In response to these components, Hotez and his colleagues have demonstrated the safety of vaccines through scientific fact and personal narrative. Hotez notably published his book Vaccines Did Not Cause Rachel’s Autism, which discussed his daughter’s autistic development, to assuage vaccine fears. Above all, he argued, scientists need to make science more accessible to ordinary people. “The American public has absolutely no idea what we do,” he stated, an issue that only intensifies distrust of the scientific community.

The last third of the lecture focused on laboratory developments, many of which directly respond to these problems. Hotez noted how diplomacy with scientists and governments in the Middle East and South Asia have allowed us to better fight NTDs. The hookworm vaccine that he and his colleagues are developing at Baylor will help the body block hookworms before they can latch onto the skin. Finally, a coronavirus vaccine is in the works, but scientists have to determine its safety before deploying it publicly.

In conclusion, Hotez claimed we are embroiled in an epic struggle. Technology will, and does, help us make strides, but we need to hone our writing and communication skills to include the public in conversations.

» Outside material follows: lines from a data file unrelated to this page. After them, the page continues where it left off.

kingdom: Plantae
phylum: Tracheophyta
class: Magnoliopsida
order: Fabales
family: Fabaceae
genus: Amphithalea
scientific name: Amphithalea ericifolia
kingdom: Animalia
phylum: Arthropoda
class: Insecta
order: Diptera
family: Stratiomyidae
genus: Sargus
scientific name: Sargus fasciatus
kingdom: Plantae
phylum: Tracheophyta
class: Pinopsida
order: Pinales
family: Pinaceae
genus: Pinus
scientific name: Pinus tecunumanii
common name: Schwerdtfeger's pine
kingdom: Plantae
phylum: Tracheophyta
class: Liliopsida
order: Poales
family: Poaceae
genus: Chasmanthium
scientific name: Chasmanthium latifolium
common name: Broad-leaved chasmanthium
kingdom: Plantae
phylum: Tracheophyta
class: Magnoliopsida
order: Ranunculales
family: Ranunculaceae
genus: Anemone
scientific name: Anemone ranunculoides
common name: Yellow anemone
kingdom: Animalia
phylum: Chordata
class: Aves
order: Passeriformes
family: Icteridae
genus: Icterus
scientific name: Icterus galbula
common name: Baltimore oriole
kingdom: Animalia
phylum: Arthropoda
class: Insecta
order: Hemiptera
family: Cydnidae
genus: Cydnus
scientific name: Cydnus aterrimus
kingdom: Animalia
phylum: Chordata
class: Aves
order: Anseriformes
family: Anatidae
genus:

As perhaps the sole humanities scholar in the hall, I reflected on the superficial divide between liberal arts and STEM that has emerged in the past decade and the resources that exist to combat this issue. Many of my students in the History of Medicine survey course are science majors, yet they develop key argumentative, discussion and writing skills through the course as well as nuanced understandings of race, gender and class in medicine. Then there are blogs like Biomedical Odyssey, where medical and graduate students sharpen their communicative and investigative abilities for future professional work.

Thus, at Hopkins, we already have the tools to contest these “destructive forces” Hotez discussed — we now need to consider how we employ them.